As I mentioned, Behrouz Touri gave a really great presentation at ITA on some of his work with Angelia Nedić on products of stochastic matrices, some of which was in this paper on ArXiV. The setup of the paper is relatively straightforward — we have a sequence of independent random matrices \{W(k)\}, each of which is row-stochastic almost surely, and we want to know when the product \lim_{k \to \infty} W(k) W(k-1) \cdots W(t_0) converges almost surely. The main result is that if the chain is balanced and strongly aperiodic, then the limit is a random stochastic matrix such that the rows in the same connected component of the infinite flow graph are equal.

Recall that for a chain W a lazy version of the chain is \alpha W + (1 - \alpha) I. Laziness helps avoid periodicity by letting the chain be “stuck” with probability (1 - \alpha). Strongly aperiodic means that there is a \gamma \in (0,1] such that \mathbb{E}[ W_{ii}(k) W_{ij}(k) ] \ge \gamma \mathbb{E}[ W_{ij}(k) ]. Basically this is a sort of “expected laziness condition” which says that there is enough self-transition probability to avoid some sort of weak periodicity in the chain.

Consider a cut of the chain into a set of states S and a set \bar{S}. A chain is balanced if there is an \alpha > 0 such that for all cuts (S,\bar{S}), we have \mathbb{E}[ W_{S \bar{S}}(k) ] \ge \alpha \mathbb{E}[ W_{\bar{S} S}(k) ]. So this is saying that at each time, the flow out of S is commensurate with the flow into S.

The infinite flow graph has the same vertex set as the original chain, but with edge (i,j) existing only if \sum_{k} W_{ij}(k) + W_{ji}(k) = \infty. That is, the edge has to exist infinitely often in the graph.

So to add it all up, the well-behaved independent products of stochastic matrices that converge are those which don’t behave badly over time — for each time k, they don’t shift around the mass too much and they are not too periodic. Basically, they don’t become volatile and cyclical, which sounds perfectly reasonable. So how does he prove it?

The first part is to connect the problem with a dynamic system whose state x(k+1) = W(k+1) x(k) and look to see if the state converges in the limit.
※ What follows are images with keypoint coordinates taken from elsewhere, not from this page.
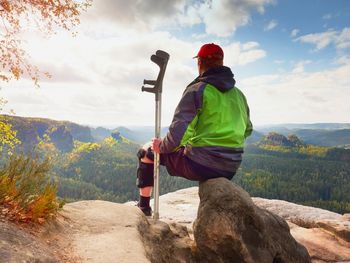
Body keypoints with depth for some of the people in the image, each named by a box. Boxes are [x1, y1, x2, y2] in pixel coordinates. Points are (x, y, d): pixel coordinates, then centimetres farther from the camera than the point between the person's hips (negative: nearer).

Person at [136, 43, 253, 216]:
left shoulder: (197, 90, -13)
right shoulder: (239, 94, 8)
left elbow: (178, 134, -21)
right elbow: (247, 130, 20)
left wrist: (162, 147, -2)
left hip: (200, 165, -6)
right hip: (231, 169, 7)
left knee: (146, 151, 14)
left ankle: (144, 206, 26)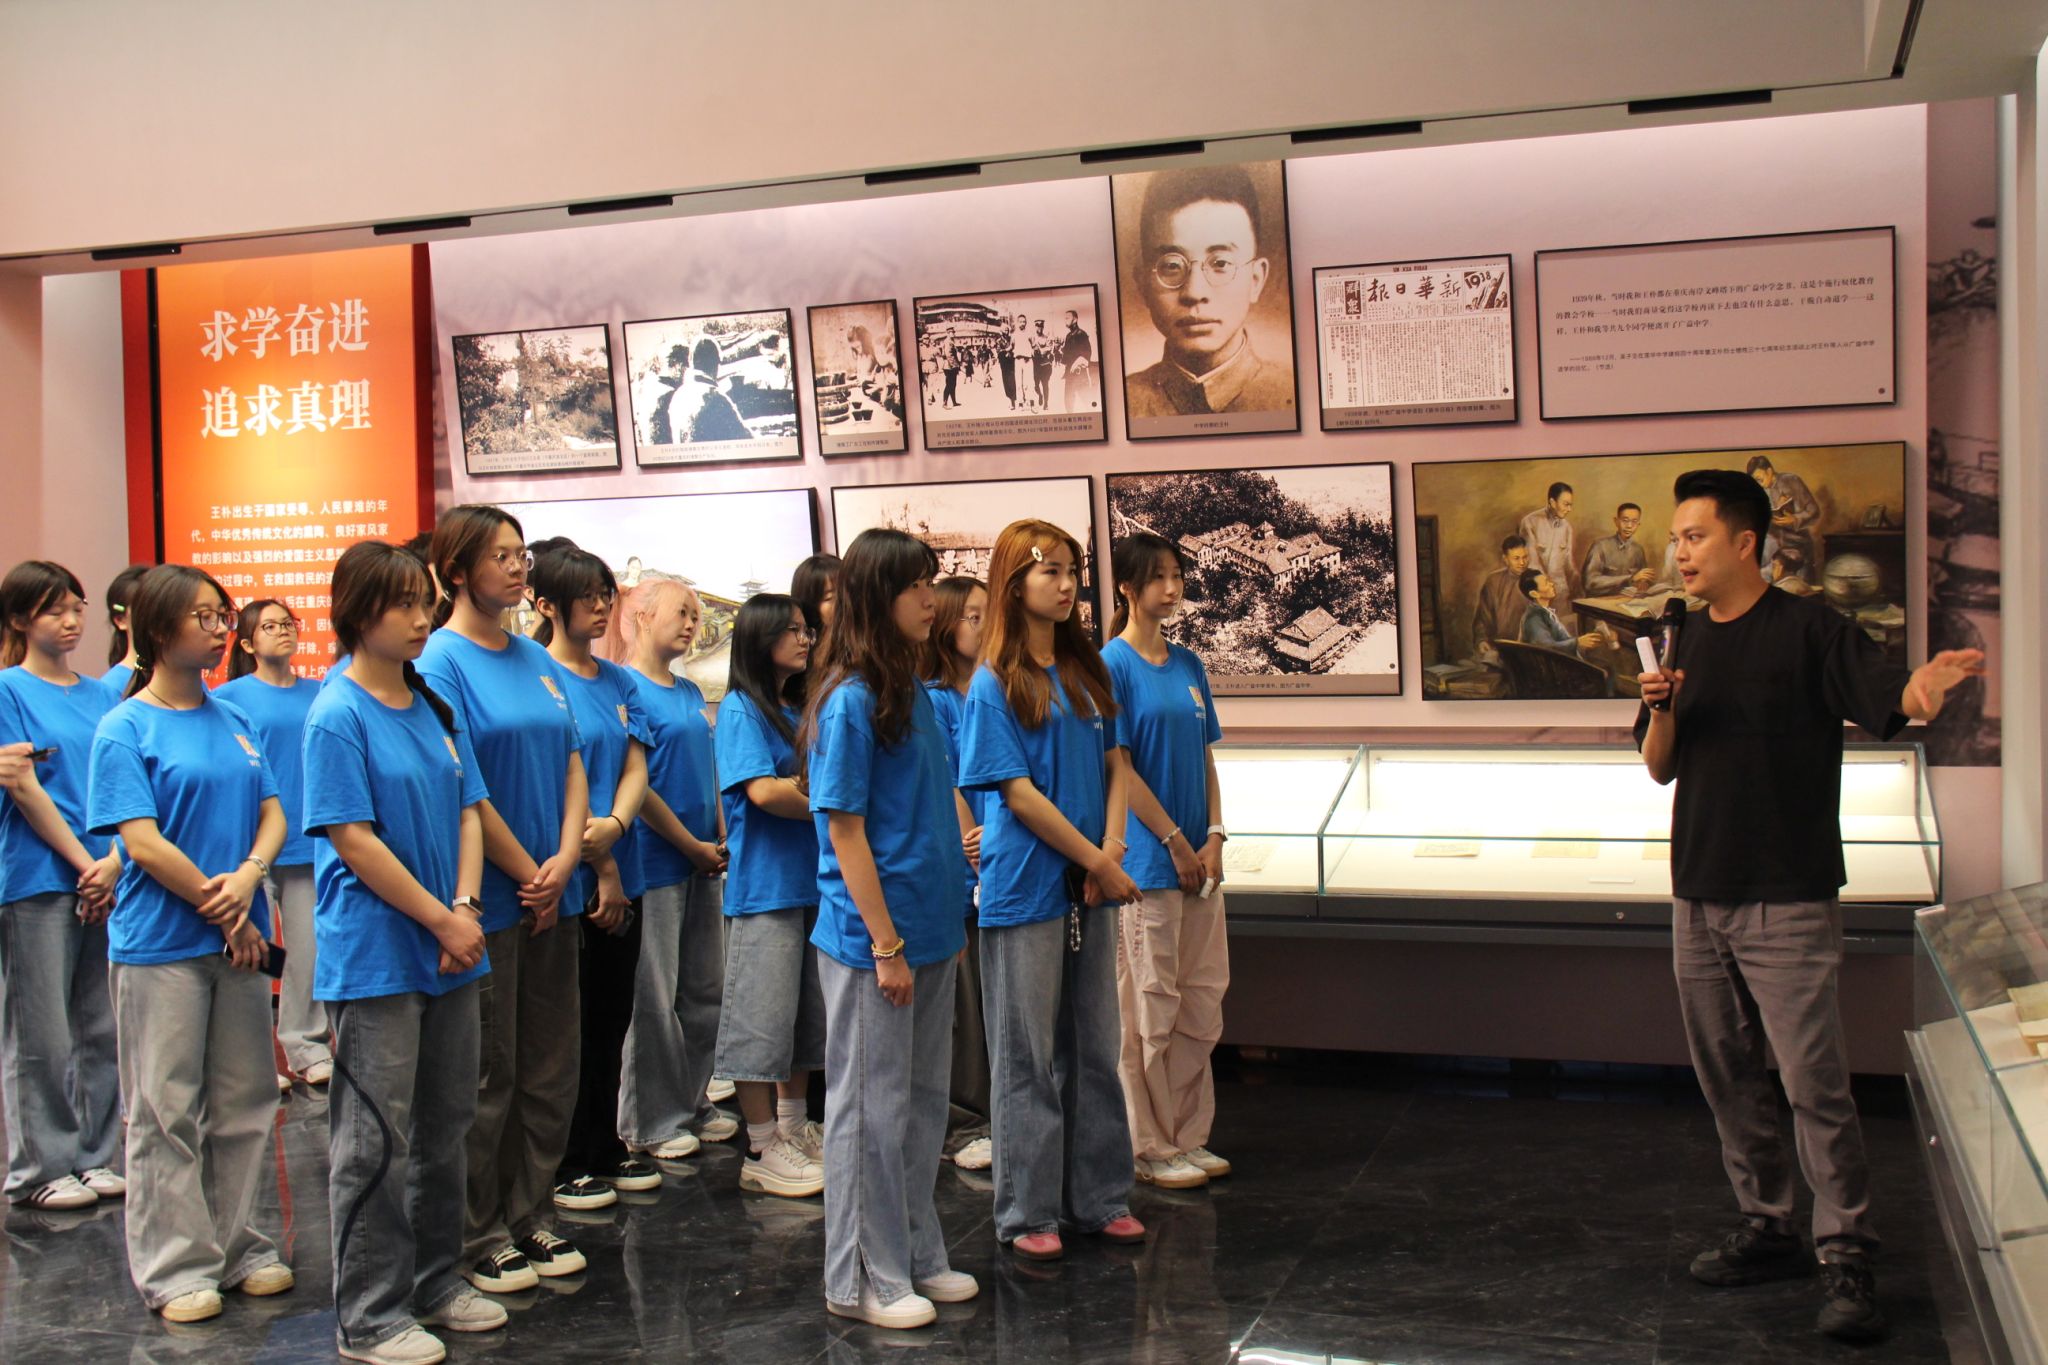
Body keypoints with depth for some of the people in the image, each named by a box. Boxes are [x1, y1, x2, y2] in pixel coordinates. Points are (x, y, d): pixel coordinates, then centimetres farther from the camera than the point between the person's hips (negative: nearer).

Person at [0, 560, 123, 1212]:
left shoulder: (101, 694, 12)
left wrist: (114, 863, -6)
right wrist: (84, 864, -10)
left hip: (105, 883, 5)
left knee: (102, 1030, 9)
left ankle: (97, 1155, 19)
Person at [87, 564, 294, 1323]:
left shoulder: (233, 720, 9)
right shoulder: (124, 729, -7)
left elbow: (272, 813, 6)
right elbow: (142, 842, -13)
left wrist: (249, 877, -14)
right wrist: (221, 912, -12)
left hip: (238, 939, 5)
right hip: (160, 943, -5)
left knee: (245, 1103, 11)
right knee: (167, 1112, 2)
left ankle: (239, 1247, 23)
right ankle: (174, 1267, 12)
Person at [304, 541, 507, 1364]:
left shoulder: (433, 707, 9)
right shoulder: (338, 715, -12)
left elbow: (467, 812, 9)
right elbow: (354, 841, -15)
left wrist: (466, 908, -6)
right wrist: (442, 922, -13)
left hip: (448, 952, 7)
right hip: (375, 953, -7)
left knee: (445, 1125, 15)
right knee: (374, 1140, 1)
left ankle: (435, 1282, 29)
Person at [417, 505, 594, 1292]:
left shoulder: (534, 660, 11)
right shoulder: (442, 661, -10)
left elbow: (572, 764, 10)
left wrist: (566, 859, -4)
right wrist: (528, 875, -10)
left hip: (551, 896, 7)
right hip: (486, 901, -7)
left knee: (551, 1067, 12)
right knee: (486, 1075, 3)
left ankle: (531, 1219, 25)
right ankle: (478, 1240, 15)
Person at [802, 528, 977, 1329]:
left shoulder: (914, 695, 10)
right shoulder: (850, 703, -15)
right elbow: (846, 832, -16)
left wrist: (949, 919, 13)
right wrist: (886, 944, -16)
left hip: (929, 932, 8)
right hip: (870, 939, -8)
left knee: (924, 1099, 16)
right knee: (871, 1107, 3)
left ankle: (916, 1255, 29)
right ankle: (861, 1279, 16)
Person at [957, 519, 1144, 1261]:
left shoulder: (1086, 671, 10)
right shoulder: (994, 684, -8)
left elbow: (1113, 767, 9)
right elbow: (1019, 793, -12)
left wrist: (1112, 852, -7)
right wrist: (1101, 863, -12)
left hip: (1090, 889, 6)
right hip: (1026, 887, -6)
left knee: (1094, 1048, 13)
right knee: (1028, 1058, 3)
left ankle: (1100, 1198, 25)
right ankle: (1027, 1214, 14)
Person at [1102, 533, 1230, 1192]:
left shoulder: (1188, 665, 12)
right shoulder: (1112, 665, -8)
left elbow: (1205, 759, 12)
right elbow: (1118, 767, -12)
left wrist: (1214, 836, 0)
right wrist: (1175, 840, -11)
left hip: (1196, 857, 7)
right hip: (1147, 861, -7)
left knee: (1202, 1004, 11)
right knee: (1149, 1010, 1)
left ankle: (1188, 1136, 23)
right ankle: (1149, 1148, 12)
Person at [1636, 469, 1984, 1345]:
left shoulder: (1807, 630, -6)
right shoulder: (1686, 643, 12)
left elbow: (1889, 698, -18)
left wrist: (1925, 686, -41)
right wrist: (1660, 710, -8)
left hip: (1789, 899, -7)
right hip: (1700, 895, 7)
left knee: (1815, 1083, -8)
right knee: (1727, 1075, 13)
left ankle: (1845, 1260, -1)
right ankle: (1767, 1229, 25)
The next part uses a connection to absolute probability processes, which were used by Kolmogorov in 1936. A random vector process \pi(k) is an absolute probability process for \{W(k)\} if it is adapted to the same filtration as the chain, it’s stochastic almost surely, and

\mathbb{E}[ \pi(k+1) W(k+1) | \mathcal{F}_k ] = \pi(k)

Kolmogorov showed that for a deterministic sequence of stochastic matrices there is always an deterministic absolute probability process, so for independent chains we can always find a random absolute probability process. Using this, Touri and Nedić define a class of comparison functions which are super-martingales for each $\latex x(0)$ and have a limit. By choosing a particular comparison function they can get a version of the main result. It’s a nicely written paper and worth a skim if you’re interested in these things (as I am).